SURABAYA, iNews.id - Akal licik Belanda berhasil membuat perlawanan Pangeran Diponegoro padam. Selama lima tahun tertangkap (1825-1830) Pangeran Diponegoro dengan pengikutnya melawan kolonial Belanda hingga ditangkap di Magelang, Jateng.
Pangeran Diponegoro sadar telah dicurangi Belanda. Namun dia tetap berusaha semeleh (ikhlas). Saat memenuhi undangan berunding yang diinisiasi Belanda, dia tiba-tiba ditangkap.
Berbagai sumber menyebut, saking marahnya atas kelicikan Belanda ini geraham Pangeran Diponegoro sempat gemeretak.
Bahkan dua lengan kursi kayu yang kena cengkeram tangan Sang Pangeran yang digdaya itu, sampai pecah berantakan. Namun Pangeran Diponegoro tetap berusaha menahan diri. Begitu juga dengan para pengikutnya.
Lukisan Raden Saleh Syarif Bustaman mengabadikan berbagai ekspresi kekecewaan, kemarahan, serta keputusasaan wajah-wajah para pengikut Diponegoro.

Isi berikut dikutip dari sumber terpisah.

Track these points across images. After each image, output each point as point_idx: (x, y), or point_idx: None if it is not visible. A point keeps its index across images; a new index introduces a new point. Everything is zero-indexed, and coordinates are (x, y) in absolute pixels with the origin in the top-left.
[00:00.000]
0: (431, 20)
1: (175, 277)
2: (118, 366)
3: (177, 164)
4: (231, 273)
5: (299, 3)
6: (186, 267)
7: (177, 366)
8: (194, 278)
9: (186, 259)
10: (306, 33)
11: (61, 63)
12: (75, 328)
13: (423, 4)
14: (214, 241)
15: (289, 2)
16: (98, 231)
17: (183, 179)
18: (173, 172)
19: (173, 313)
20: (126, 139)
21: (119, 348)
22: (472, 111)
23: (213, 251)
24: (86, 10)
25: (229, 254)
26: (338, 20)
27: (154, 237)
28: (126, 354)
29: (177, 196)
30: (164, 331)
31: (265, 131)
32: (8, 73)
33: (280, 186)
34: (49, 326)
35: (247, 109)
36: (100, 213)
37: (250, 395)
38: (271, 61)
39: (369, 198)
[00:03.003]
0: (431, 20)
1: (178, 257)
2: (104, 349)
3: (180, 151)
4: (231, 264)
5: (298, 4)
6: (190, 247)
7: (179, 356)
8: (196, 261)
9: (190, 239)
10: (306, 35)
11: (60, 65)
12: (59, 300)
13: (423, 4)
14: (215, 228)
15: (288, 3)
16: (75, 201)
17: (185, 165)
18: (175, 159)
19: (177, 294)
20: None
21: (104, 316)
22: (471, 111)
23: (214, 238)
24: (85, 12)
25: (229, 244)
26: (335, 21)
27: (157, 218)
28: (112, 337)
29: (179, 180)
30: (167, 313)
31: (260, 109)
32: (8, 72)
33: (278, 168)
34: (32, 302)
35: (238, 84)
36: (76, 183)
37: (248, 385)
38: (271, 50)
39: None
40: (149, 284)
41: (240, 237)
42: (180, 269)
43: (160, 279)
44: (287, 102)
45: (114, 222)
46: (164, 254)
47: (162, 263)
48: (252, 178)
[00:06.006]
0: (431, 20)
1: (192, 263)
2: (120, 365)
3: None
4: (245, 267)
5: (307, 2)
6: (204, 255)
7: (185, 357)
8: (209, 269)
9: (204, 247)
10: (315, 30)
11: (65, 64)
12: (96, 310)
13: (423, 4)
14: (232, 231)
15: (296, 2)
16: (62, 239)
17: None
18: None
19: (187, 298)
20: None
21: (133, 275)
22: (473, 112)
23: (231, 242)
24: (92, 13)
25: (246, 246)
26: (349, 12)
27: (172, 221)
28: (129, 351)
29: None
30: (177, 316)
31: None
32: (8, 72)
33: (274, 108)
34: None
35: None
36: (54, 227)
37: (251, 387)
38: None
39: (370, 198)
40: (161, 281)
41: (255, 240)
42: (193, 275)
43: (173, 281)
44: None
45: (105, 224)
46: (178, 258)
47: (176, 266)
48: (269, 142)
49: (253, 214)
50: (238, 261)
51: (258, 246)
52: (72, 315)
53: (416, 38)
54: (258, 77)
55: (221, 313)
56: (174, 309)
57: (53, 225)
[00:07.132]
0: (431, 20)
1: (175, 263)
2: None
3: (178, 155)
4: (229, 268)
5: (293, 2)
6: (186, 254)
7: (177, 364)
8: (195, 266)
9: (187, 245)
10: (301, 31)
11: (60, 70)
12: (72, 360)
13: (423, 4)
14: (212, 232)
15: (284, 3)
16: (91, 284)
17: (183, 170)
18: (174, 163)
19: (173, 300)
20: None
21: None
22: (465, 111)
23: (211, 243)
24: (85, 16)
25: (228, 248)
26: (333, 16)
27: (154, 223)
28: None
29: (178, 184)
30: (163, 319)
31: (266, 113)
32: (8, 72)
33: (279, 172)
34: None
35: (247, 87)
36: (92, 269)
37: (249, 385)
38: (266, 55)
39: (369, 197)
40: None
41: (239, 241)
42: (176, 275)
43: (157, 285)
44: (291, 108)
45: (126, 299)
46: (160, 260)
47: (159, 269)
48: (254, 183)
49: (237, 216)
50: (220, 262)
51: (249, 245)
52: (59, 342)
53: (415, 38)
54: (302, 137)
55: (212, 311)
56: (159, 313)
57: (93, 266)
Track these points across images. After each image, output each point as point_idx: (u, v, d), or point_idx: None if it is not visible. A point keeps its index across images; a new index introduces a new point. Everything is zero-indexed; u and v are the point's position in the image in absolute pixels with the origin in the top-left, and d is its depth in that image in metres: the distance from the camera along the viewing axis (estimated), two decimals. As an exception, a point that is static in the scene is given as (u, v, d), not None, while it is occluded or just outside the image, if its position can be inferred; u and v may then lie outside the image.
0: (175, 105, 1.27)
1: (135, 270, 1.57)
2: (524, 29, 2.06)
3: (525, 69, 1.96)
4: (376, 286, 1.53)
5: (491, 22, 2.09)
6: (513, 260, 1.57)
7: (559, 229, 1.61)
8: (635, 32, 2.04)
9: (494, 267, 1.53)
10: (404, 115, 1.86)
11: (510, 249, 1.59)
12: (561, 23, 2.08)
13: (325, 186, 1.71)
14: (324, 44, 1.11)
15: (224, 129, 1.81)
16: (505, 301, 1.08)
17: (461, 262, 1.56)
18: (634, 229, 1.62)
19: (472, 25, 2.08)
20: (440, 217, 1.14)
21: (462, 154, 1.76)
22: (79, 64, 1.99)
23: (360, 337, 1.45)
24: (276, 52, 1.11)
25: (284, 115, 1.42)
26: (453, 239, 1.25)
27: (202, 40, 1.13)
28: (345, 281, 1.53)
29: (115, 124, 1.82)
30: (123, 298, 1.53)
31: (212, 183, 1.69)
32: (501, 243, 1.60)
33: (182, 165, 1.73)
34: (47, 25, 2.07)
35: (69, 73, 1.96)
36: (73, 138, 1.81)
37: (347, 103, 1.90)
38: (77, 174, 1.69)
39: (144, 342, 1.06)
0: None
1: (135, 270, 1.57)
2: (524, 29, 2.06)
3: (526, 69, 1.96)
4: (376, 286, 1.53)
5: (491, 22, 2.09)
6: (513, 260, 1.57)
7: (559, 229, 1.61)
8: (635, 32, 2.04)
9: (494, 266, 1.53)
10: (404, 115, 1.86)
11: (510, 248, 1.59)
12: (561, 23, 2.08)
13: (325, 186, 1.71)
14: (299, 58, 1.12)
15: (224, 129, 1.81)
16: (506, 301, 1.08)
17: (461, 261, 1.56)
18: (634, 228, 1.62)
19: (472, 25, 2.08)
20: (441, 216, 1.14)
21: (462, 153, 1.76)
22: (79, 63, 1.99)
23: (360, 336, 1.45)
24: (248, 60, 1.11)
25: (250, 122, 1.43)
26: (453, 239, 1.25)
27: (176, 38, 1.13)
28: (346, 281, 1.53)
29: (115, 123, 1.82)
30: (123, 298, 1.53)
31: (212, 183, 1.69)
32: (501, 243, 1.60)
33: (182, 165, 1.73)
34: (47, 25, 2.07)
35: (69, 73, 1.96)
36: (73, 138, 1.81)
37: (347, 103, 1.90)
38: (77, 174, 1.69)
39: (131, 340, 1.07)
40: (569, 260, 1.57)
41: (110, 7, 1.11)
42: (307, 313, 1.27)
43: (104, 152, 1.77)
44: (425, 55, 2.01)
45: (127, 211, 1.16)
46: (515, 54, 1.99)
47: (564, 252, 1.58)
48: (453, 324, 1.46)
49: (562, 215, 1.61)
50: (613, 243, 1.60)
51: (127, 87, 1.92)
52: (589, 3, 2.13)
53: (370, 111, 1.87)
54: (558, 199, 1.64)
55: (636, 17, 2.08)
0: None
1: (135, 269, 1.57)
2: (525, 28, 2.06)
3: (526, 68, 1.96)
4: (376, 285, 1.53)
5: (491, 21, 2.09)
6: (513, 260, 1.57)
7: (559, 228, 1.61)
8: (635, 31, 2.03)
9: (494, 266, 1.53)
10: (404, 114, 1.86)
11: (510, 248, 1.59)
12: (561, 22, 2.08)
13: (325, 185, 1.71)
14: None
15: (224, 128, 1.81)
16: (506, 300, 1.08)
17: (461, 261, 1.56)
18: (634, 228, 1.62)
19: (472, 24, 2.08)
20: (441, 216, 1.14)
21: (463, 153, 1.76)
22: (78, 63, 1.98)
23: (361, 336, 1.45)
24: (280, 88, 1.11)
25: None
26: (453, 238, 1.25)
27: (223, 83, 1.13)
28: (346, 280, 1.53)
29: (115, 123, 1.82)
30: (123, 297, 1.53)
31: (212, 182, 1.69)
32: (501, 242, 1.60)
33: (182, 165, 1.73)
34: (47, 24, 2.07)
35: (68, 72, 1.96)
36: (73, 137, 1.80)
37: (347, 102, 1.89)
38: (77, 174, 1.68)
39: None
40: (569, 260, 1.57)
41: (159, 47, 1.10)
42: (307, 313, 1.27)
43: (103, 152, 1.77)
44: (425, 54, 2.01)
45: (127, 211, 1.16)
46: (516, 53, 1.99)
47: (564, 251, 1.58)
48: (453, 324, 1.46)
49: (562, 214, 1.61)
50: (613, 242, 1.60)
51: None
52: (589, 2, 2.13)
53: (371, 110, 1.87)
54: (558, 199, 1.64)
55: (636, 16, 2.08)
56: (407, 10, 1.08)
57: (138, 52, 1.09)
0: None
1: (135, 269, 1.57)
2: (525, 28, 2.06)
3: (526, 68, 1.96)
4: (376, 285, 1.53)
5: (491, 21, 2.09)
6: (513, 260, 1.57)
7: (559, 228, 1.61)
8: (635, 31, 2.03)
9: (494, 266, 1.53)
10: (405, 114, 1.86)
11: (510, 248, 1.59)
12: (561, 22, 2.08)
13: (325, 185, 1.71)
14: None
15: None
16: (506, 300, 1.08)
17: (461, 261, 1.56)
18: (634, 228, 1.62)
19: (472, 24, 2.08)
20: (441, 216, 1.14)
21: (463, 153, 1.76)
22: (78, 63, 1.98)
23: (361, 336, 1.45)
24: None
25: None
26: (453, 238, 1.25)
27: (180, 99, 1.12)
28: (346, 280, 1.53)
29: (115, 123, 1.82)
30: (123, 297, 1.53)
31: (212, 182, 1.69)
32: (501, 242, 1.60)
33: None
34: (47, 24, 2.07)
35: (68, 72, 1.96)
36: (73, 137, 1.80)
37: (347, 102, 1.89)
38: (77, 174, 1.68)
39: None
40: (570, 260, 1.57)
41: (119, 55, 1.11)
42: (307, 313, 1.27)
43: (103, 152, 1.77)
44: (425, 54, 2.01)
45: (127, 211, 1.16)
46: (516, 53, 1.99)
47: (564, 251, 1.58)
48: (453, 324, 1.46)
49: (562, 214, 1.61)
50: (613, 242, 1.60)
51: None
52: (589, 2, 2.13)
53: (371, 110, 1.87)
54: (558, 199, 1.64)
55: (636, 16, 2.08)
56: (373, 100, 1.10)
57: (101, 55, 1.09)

Dalam penangkapan itu tidak terjadi insiden kekerasan. Diponegoro juga tidak mengekspresikan perlawanan fisik saat digelandang ke atas kapal korvet Pollux untuk dibawa menuju Manado.
Tanggal 4 Mei 1830. Pelayaran dari Batavia (Jakarta) ke Manado menjadi hukuman buang pertamanya. Kompeni Belanda menjauhkan Diponegoro dari makam leluhurnya. Memisahkan dari tanah kelahirannya, sanak keluarganya, serta para pengikutnya yang tersebar di Pulau Jawa.
Dalam catatan harian Letnan Dua Knoerle, ajudan Gubernur Jenderal Van Den Bosch yang dikutip sejarawan Peter Carey pada buku "Takdir, Riwayat Pangeran Diponegoro (1785-1855)" Diponegoro sempat "menggugat" pengasingannya.